В Питер!

В Питер!

Морозная ночь стояла накануне отъезда Васи в Петербург. Ледяной ветер мел по Благовещенской улице поземку. В доме Суриковых далеко за полночь в окнах нижнего этажа горел свет, от окна к окну двигалась тень: Прасковья Федоровна собирала сына в дальний путь.

Вася, набегавшийся перед отъездом, богатырски спал, прикорнув на сундуке за печкой, и, наверное, видел беспечные юношеские сны — последние в родительском доме. Только перед рассветом мать прилегла отдохнуть. Но когда сыновья встали, уже в столовой кипел самовар, пахло свежеиспеченным хлебом; под полотенцем остывали румяные шанежки и пирожки на дорогу, были сварены яйца. А Прасковья Федоровна укладывала в мешочек заранее приготовленные и замороженные пельмени, они гремели в мешке, словно камушки. Эти пельмени бросали в кипяток на постоялом дворе, и через десять минут путешественникам был готов обед.

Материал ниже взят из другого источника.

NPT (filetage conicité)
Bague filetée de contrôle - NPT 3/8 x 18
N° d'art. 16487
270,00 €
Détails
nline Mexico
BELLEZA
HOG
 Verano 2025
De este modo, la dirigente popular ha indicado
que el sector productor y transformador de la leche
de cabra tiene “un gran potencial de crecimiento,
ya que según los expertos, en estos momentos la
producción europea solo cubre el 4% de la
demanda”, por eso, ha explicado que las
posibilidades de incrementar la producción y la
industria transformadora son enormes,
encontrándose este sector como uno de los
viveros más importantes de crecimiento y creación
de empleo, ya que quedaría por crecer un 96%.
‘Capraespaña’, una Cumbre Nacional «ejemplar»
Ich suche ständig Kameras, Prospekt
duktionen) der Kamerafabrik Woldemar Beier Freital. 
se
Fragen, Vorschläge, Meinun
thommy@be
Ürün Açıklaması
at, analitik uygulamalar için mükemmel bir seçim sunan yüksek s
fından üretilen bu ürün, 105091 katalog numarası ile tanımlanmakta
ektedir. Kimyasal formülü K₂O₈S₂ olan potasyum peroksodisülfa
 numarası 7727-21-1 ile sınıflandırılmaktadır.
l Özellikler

В корзину для провианта Прасковья Федоровна уложила куски вяленого на солнце оленьего мяса, которое сибиряки называли «пропастинкой», уложила любимого чая и горшочек свежесбитого масла. Баул с бельем и теплыми вещами был уже уложен. Саша помогал матери, изредка смахивая непрошеную слезу. Он страстно любил брата и втайне горевал о близкой разлуке. Он знал, что Вася едет не один, а со старым архитектором с кузнецовских приисков — Хейном, которого Петр Иванович посылает в Петербург на лечение. Он знал, что до Москвы едет с Васей молодой семинарист Дмитрий Лавров, способный художник, которого направляют в Троицкую лавру, в школу иконописи. И все-таки Саша беспокоился, уже тосковал и почти ждал писем с дороги, которая еще не началась.

Вася держался бодро, хоть забота подстерегала его словно озноб: как тут проживут без него мама и Саша? Прасковья Федоровна, то покрываясь багровыми пятнами, то вдруг бледнея, суетилась по дому — не забыть бы чего! Во внутренний карман Васиной поддевки она положила последние тридцать рублей, разменяв их на рублевые ассигнации, и для верности заколола карман большой булавкой.

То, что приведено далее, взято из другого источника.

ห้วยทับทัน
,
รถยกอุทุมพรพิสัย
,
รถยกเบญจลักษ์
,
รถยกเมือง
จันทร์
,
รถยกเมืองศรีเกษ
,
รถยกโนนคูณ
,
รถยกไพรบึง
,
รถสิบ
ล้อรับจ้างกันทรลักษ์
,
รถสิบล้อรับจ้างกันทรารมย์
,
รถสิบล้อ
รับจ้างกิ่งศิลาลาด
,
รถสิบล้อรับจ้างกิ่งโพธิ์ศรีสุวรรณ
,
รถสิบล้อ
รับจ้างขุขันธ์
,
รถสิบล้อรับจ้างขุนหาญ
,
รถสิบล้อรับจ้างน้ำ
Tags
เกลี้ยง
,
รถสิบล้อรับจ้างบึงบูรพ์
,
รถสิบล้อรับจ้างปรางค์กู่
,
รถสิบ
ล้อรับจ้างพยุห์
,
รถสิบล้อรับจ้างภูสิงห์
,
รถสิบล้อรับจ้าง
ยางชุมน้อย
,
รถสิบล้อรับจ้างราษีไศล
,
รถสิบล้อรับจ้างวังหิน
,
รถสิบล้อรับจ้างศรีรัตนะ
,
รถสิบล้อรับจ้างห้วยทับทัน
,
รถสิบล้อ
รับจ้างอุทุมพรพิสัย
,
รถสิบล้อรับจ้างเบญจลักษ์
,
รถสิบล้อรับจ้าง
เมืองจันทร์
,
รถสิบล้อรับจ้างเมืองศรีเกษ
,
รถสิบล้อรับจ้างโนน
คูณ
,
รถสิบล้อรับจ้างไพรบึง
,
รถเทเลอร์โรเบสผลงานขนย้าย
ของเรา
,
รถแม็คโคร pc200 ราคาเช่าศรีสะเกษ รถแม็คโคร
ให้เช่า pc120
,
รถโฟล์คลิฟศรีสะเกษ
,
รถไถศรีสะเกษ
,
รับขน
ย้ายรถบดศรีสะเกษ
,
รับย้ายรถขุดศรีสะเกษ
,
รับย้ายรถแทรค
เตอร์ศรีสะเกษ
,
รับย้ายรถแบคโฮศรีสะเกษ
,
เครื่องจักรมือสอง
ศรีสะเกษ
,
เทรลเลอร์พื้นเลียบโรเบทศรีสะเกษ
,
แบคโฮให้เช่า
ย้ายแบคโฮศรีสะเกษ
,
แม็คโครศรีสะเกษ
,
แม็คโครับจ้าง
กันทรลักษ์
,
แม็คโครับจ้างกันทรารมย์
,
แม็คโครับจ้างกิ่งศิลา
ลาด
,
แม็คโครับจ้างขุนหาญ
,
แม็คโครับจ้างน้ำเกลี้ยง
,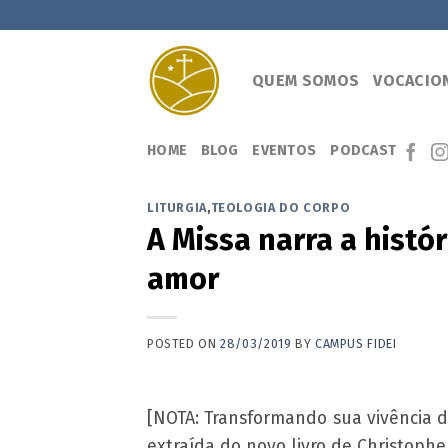
Skip
to
content
QUEM SOMOS
VOCACIO
HOME
BLOG
EVENTOS
PODCAST
LITURGIA
,
TEOLOGIA DO CORPO
A Missa narra a histó
amor
POSTED ON
28/03/2019
BY
CAMPUS FIDEI
[NOTA: Transformando sua vivência d
extraída do novo livro de Christoph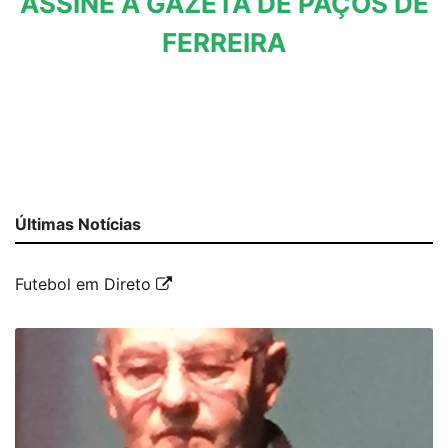
ASSINE A GAZETA DE PAÇOS DE
FERREIRA
Últimas Notícias
Futebol em Direto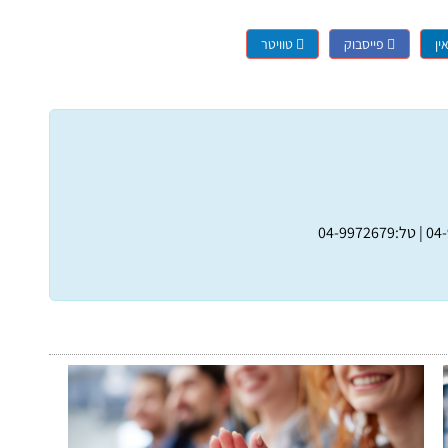
ין
פייסבוק
טוויטר
טל:04-9972679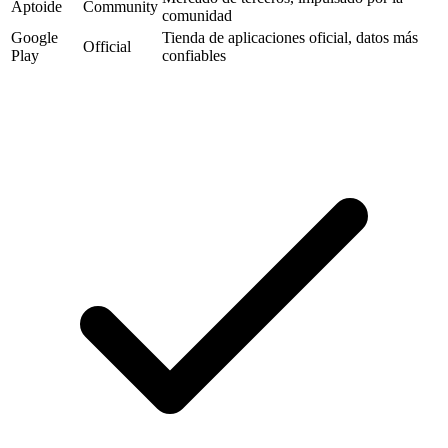
Aptoide
Community
comunidad
Google
Tienda de aplicaciones oficial, datos más
Official
Play
confiables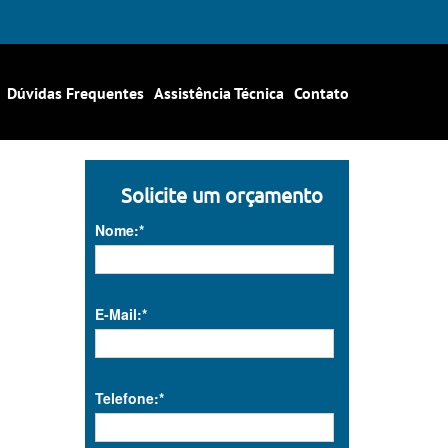
Dúvidas Frequentes
Assistência Técnica
Contato
Solicite um orçamento
Nome:*
E-Mail:*
Telefone:*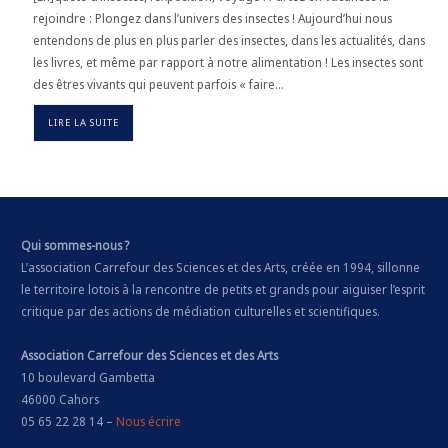
rejoindre : Plongez dans l’univers des insectes ! Aujourd’hui nous
entendons de plus en plus parler des insectes, dans les actualités, dans
les livres, et même par rapport à notre alimentation ! Les insectes sont
des êtres vivants qui peuvent parfois « faire…
LIRE LA SUITE
Qui sommes-nous ?
L’association Carrefour des Sciences et des Arts, créée en 1994, sillonne
le territoire lotois à la rencontre de petits et grands pour aiguiser l’esprit
critique par des actions de médiation culturelles et scientifiques.
Association Carrefour des Sciences et des Arts
10 boulevard Gambetta
46000 Cahors
05 65 22 28 14 –
Nous écrire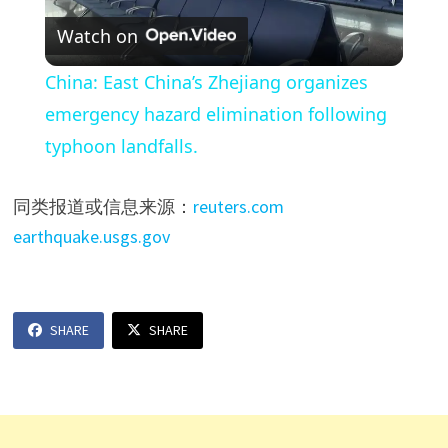
Watch on
l
China: East China’s Zhejiang organizes
a
emergency hazard elimination following
typhoon landfalls.
y
同类报道或信息来源：
reuters.com
V
earthquake.usgs.gov
i
SHARE
SHARE
d
e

Вася, как во сне, еще раз прошел по всем комнатам, втягивая всем существом дорогое тепло от печей, где в раскрытых дверцах по раскаленным углям гулял синеватый пламень. На столе в столовой стоял медный самовар, остывая; он еще тоненько пищал, словно скуля и прощаясь с молодым хозяином, который с детства привык глядеться в его медные начищенные бока, смеясь искаженному отражению. А в блюдце с недопитым Прасковьей Федоровной чаем гляделась зажженная перед образом лампада и колебался язычок пламени…

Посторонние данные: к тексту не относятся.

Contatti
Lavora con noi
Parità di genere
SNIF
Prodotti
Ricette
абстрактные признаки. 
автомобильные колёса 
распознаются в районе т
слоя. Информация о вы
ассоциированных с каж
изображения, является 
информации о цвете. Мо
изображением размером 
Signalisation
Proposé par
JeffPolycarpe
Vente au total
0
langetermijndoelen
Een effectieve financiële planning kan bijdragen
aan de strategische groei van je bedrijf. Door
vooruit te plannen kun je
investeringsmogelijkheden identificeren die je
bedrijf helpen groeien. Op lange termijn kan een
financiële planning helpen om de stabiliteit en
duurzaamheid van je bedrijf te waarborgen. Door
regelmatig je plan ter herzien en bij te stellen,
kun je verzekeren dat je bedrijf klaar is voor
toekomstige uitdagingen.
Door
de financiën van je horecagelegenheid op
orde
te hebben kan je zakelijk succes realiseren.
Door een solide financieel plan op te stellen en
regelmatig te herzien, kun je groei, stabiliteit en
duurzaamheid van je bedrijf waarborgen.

Неслышно ступал Вася валенками по домотканым половикам, и хотелось ему поклониться каждому кустику в цветочном горшке, и посидеть на каждом креслице, — к ним он когда-то подходил с гвоздем, чтобы оставить на них свои первые «творческие порывы» в виде незамысловатых рыбок и домиков. Все, все было до боли в сердце дорогим и близким…

За примороженными окнами послышался скрип полозьев и звон бубенцов. Приехали… Приехали за ним!..

— Васенька! — Прасковья Федоровна стояла в дверях с тулупом и шапкой.

Вошел запыхавшийся Саша, одетый в полушубок.

— Присядем! — сказал он.

Все присели в зальце, молча, как полагается, глядя друг на друга. Через минуту поднялись. Вася накинул тулуп, крепко обнял мать и брата. Решительно нахлобучил на свои черные как смоль вихры смушковую шапку, схватил баул и заторопился к выходу. За ним, с корзиной, вышел Саша. Прасковья Федоровна, не попадая в рукава, кое-как натянула шубу, закуталась в шаль и поспешила за сыновьями.

У ворот стояли две кошевы, запряженные тройками. От лошадей валил на морозе пар, они перебирали копытами, мотали головами с заиндевевшими челками. В кошевах сидели Васины попутчики. Он поздоровался, легко вскочил в первую кошеву и оказался рядом с Лавровым, закутанным в доху. Во второй кошеве сидел старичок Хейн. Саша подал Васе баул и корзину. Вася уселся на кошму, под кошмой было сено, под сеном два больших замороженных осетра, которых Петр Иванович Кузнецов посылал своей семье в Петербург.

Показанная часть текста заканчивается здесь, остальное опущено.